You Comma Idiot

YOU COMMA IDIOT
By Doug Harris

Given that it takes the form of a narrative unconventionally told in the second person, the title of this good-natured debut novel by film producer Doug Harris need not be taken as directed at the reader. Instead, the “idiot” is likely meant to refer to the slacker hero, 28-year-old Lee Goodstone.

Despite the quirky presentation, which is fluently handled and becomes scarcely noticeable after a few pages, Lee is a very familiar character. The star of what is sometimes called LoserLit, he is a scrawny, sensitive, self-deprecating, going-nowhere kind of guy, living in a spectacular loft apartment he admits is a cliché while making a comfortable living selling (mostly soft) drugs. Other elements common to the genre include the gang of friends that have hung together since childhood (cases of arrested development unable to grow up and get a life), and the unprepossessing Lee’s baffling ability to get gorgeous, intelligent women to go to bed with him.

Various unrelated things happen. One of Lee’s friends is accused of murder. Another’s girlfriend takes up with Lee. His drug business, which he is apathetic about anyway, starts to go down the tube. All of these are just pegs on which to hang a tapestry of observational humour as Lee casts a cold eye on the Montreal scene.
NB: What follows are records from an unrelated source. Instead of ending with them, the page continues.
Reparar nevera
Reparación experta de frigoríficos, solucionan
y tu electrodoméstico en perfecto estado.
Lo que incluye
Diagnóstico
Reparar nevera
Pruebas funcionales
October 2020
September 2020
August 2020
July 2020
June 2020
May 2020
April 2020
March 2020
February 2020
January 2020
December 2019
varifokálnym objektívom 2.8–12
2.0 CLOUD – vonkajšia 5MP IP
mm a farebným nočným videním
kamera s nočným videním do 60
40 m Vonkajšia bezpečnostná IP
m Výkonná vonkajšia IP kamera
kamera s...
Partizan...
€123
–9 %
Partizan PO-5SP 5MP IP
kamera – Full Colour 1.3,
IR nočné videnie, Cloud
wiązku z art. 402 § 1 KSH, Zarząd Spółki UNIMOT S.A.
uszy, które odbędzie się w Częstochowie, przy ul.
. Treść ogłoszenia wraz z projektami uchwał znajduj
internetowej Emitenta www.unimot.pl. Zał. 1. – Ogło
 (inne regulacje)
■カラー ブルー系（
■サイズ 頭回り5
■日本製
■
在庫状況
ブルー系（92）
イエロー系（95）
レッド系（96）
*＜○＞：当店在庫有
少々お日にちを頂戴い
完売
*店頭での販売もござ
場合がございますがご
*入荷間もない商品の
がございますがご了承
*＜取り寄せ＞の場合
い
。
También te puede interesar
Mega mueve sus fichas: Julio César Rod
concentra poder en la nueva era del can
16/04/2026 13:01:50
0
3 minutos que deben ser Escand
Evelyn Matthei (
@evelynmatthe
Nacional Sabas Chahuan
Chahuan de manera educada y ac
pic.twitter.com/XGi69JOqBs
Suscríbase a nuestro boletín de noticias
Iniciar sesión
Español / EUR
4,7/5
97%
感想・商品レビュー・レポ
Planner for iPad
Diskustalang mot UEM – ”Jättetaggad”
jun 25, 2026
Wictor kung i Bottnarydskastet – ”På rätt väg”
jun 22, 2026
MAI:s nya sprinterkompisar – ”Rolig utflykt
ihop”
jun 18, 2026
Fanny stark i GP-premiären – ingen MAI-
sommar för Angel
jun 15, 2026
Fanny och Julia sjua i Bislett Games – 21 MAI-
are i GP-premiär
Genuinely funny at times, and always easy to like, You Comma Idiot has definite generic limitations. The characters rarely rise above being types, with the one exception being Lee’s eccentric Dealer, a wonderful comic creation. Some parts, like the satire of the news media, don’t come off at all. The tone frequently turns overly sentimental, and the subplots are resolved in a perfunctory and uninteresting way. But at this best Harris gives plenty of evidence that he is a good writer capable of doing more in the future with less formulaic material.